NACİYE(Gelinine sarılır)-Hoş geldin yavrum. Sizde hoş geldiniz Turgut bey. Sacid sende evladım hoş geldin.

SEVİM-Hoş bulduk ana.

TURGUT-Hoş bulduk Naciye.

SACİD-Hoş bulduk.

(Hüseyin de yanlarına gelir.)

HUSEYİN-Hoş geldin Sevim.(Turgut beye ve oğluna başını sallar.)

TURGUT-Hüseyin. Gelmemizin nedenini anlamışsındır sanırım. Torunumu almaya geldim.

HÜSEYİN-Önce ayakta durmayın geçin hele şöyle bir soluklanın bi.

TURGUT-Yok yok geçmeyelim içeri. Torunumun giyeceklerini hazırlayın gidelim.

NACİYE(Turgut beyin üzerine yürür)-Turgut bey Turgut bey. Ağzından çıkanı kulağın duyuyor mu senin. Ne götürmesi?

HÜSEYİN(Naciye’yi tutar)-Dur hele bir Naciye benim olduğum yerde sana laf düşer mi? Bak Turgut efendi. Evime gelmişsin gelinimle ve oğlunla. Misafirimsin. İçeri buyur ettim geçmedin. Sonra durmuşsun karşımda torunumu götürmeye geldim diyorsun.

TURGUT-Evet. Aynen öyle.

HÜSEYİN- Bak Turgut efendi. Bizden önce bu çocuğun bir anası ve babası var demi?

TURGUT-He ne olacak ki?

HÜSEYİN- Senden, benden önce ana ve babasına söz düşer. Sen geçmişsin karşıma ve torunumu götürmeye geldim diyorsun. Ayıptır ayıp.

SEVİM-Babası olacak o adamla konuşmam ben. Kenan’ımı almaya geldim kardeşim ve babamla. Sizde vereceksiniz oğlumu.

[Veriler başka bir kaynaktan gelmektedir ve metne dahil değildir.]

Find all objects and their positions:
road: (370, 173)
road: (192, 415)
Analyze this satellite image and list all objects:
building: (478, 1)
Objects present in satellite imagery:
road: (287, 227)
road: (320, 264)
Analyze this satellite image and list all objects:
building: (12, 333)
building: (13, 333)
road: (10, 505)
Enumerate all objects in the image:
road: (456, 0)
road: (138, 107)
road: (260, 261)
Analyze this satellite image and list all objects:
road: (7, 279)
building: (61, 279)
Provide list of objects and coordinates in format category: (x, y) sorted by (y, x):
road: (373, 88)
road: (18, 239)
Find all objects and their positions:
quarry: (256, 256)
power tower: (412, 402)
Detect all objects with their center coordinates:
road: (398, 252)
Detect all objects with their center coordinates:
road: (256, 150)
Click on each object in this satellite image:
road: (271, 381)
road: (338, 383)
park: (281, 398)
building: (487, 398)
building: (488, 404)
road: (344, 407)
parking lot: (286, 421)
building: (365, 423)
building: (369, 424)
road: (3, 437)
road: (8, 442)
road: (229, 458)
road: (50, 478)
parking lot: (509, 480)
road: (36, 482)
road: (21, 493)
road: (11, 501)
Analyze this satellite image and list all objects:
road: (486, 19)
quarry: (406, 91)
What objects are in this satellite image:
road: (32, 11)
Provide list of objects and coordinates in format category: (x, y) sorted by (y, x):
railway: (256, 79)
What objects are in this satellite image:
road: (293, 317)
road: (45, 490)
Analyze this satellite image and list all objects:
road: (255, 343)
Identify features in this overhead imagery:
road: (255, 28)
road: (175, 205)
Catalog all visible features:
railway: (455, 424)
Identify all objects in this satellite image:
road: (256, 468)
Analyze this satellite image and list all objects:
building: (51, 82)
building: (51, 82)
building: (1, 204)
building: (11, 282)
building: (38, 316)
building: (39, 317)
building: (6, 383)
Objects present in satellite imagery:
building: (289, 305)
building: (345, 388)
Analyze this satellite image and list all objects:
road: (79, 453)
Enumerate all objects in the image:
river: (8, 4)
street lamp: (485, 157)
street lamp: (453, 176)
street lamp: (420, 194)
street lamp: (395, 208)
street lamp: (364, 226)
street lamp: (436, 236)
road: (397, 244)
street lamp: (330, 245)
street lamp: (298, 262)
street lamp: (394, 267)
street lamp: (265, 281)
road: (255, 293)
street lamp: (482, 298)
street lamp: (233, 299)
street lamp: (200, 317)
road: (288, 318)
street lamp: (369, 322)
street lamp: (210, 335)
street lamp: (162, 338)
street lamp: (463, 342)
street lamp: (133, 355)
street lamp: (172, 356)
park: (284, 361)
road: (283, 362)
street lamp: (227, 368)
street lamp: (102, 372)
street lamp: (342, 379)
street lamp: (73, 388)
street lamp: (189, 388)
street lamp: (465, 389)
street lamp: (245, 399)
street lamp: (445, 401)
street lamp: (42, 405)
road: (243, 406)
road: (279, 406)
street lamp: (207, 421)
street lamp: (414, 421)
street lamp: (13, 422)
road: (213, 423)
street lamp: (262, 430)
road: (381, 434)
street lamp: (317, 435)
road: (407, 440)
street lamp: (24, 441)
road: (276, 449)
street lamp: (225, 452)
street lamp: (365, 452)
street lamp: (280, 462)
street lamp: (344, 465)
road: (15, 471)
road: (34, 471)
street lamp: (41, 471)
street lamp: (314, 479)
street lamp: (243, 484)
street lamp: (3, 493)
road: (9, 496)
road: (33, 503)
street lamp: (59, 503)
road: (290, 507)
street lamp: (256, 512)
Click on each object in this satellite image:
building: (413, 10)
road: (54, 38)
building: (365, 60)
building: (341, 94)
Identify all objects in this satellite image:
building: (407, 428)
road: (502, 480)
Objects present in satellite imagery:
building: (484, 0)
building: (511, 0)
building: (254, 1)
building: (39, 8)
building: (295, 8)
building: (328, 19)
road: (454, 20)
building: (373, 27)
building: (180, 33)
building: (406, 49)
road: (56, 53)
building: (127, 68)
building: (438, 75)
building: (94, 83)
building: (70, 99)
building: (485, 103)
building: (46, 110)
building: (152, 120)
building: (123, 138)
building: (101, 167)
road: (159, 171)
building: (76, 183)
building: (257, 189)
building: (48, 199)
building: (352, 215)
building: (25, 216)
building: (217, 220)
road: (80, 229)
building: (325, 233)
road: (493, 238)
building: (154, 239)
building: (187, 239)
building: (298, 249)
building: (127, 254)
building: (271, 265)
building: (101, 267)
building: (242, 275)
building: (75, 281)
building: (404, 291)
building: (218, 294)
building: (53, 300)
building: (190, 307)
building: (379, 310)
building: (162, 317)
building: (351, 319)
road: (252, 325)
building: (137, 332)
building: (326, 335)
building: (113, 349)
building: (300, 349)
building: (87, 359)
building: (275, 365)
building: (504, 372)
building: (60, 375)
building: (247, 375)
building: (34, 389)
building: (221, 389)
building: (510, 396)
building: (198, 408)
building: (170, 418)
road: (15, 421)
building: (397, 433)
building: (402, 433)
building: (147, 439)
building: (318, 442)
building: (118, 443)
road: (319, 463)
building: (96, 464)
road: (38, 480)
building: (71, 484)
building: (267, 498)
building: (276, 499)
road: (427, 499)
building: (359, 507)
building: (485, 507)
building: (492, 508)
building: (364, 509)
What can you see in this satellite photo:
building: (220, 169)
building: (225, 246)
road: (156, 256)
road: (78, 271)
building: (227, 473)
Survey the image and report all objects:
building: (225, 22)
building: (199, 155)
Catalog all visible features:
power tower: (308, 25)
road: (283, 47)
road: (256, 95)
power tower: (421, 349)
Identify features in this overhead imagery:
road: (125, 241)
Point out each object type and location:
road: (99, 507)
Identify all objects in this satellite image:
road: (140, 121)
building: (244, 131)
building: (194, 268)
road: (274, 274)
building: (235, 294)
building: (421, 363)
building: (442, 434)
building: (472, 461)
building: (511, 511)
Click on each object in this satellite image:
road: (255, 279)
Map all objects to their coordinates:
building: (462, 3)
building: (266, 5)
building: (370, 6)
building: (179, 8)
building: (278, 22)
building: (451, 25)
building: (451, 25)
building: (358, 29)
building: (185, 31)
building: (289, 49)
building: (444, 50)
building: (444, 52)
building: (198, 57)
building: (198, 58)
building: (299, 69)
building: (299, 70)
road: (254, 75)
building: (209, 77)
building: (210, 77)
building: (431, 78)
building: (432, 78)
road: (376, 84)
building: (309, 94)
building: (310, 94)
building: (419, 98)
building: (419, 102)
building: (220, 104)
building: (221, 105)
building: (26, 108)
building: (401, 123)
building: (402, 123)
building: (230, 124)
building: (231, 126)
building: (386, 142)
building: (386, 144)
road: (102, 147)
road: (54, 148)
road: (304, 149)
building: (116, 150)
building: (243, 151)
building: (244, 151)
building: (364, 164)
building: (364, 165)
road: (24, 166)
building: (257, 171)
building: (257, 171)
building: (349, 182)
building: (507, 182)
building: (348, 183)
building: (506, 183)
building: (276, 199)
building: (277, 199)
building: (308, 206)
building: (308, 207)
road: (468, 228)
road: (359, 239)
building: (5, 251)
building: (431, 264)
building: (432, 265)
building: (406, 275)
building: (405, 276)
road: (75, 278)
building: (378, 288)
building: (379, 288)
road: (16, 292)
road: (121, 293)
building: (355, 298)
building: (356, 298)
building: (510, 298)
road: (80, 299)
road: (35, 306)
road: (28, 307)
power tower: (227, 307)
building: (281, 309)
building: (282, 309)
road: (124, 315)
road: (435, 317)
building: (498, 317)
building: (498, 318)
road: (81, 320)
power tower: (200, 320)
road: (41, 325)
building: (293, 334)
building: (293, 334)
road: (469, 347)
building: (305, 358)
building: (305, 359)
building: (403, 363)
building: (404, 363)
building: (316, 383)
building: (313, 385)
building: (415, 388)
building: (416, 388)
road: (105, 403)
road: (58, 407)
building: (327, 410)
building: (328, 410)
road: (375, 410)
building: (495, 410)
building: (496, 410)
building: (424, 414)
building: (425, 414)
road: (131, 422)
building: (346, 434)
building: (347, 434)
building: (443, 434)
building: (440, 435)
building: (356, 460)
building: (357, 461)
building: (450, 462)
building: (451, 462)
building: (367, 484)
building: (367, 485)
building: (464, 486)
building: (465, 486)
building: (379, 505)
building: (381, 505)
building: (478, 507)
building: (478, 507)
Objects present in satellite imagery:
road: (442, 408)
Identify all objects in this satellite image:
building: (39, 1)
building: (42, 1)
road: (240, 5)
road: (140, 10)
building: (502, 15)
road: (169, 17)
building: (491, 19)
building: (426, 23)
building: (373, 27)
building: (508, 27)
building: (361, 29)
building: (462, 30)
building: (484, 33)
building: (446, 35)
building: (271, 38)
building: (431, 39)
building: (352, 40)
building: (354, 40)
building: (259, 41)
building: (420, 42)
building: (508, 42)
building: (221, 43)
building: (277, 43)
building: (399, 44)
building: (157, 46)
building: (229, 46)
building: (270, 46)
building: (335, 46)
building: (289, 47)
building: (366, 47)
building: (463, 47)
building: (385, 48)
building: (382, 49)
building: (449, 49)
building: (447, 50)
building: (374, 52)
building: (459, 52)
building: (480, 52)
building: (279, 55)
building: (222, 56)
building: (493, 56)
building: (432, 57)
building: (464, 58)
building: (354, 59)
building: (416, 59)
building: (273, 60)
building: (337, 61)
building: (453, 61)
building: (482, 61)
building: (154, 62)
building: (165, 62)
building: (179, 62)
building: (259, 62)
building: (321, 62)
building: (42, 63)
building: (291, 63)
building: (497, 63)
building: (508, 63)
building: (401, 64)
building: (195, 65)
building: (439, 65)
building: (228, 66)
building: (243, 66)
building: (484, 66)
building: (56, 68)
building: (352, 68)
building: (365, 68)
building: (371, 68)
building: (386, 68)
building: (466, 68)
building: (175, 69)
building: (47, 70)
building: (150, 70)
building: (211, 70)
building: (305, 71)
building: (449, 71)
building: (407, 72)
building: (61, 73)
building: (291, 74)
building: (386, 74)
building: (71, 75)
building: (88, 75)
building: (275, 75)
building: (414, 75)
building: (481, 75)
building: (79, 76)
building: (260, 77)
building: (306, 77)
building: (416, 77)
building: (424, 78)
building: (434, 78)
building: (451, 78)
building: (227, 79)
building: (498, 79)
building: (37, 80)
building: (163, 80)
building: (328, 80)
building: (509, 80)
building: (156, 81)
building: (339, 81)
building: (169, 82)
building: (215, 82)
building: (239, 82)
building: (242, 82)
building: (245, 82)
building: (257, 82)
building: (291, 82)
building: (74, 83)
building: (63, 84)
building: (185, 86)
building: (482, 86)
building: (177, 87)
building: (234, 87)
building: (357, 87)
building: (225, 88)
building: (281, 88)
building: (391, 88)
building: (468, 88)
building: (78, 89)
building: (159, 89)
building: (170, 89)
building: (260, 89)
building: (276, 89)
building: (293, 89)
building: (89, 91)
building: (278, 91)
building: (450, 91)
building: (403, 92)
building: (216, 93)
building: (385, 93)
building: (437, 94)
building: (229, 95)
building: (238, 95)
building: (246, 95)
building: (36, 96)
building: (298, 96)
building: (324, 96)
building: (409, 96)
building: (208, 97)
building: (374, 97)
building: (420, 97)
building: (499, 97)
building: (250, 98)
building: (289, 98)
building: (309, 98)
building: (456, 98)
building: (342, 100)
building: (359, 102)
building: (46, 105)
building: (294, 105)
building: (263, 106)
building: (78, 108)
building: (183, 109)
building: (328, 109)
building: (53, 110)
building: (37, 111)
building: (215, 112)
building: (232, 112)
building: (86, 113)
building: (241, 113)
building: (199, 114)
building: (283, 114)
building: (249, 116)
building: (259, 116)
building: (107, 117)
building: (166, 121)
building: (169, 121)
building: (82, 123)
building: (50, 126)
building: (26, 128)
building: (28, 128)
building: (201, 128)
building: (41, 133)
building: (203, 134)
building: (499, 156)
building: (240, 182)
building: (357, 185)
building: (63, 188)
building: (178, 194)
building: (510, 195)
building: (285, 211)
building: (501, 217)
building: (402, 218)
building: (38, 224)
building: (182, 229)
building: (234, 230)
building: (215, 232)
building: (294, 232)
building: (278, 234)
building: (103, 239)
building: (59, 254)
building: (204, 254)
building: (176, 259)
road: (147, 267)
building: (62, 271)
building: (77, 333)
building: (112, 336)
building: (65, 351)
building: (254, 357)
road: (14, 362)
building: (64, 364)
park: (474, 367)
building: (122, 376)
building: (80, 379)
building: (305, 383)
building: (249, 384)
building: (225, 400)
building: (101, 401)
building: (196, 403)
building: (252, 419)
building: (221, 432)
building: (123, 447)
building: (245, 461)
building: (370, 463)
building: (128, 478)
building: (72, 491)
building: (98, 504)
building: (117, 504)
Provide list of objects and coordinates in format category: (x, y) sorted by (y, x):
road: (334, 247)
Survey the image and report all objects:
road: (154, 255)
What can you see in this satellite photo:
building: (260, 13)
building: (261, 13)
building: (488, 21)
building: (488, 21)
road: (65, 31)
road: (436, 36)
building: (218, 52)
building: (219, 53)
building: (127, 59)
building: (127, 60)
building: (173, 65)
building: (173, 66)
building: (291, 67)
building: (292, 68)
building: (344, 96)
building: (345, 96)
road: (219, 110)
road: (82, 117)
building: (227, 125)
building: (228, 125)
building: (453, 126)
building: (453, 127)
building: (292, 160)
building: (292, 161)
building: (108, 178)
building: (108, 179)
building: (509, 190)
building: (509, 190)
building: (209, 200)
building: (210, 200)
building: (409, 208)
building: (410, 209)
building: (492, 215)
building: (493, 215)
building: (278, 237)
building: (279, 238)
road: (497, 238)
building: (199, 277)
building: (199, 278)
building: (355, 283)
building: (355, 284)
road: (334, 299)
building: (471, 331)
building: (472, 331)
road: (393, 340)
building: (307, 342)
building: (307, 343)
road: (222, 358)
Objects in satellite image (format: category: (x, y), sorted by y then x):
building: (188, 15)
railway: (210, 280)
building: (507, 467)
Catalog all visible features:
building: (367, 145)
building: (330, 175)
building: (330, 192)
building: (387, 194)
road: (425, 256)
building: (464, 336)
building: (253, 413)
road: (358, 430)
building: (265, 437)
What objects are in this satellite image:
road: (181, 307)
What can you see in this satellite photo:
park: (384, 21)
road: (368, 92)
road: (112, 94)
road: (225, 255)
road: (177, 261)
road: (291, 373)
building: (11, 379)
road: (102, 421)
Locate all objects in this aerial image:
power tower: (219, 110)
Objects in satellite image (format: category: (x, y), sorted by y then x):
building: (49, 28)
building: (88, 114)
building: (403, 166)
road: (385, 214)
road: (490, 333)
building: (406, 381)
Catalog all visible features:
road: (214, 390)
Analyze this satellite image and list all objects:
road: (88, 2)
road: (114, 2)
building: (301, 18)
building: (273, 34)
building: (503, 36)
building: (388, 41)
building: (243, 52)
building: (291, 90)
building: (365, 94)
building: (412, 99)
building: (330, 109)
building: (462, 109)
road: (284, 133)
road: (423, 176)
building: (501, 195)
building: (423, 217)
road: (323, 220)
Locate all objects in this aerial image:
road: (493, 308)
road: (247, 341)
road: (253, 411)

NACİYE-Kızım söyleme öyle şeyler. Daha boşanmadın kocan daha oğlum senin. Onunla halletmen gereken şeyleri kendi ailenle çözmeye çalışıyorsun. Yanlış hem de çok yanlış yaptıkların.

TURGUT(Bağırır)-Hüseyin efendi hazırlayın çocuğun ötesini berisini. Ben buradan torunumu almadan hiçbir yere gitmem.

HÜSEYİN-Turgut efendi önce konuşmasını öğren hele. Ne öyle bağırmalar. Bağırınca işini halledeceğini mi sanıyorsun sen?

(Kenan kapının eşiğinde belirir)

KENAN-Anne! Dede!

SEVİM-Yavrum.(Kenan’a sarılır.).Nasılda özlemişim seni. Canım benim.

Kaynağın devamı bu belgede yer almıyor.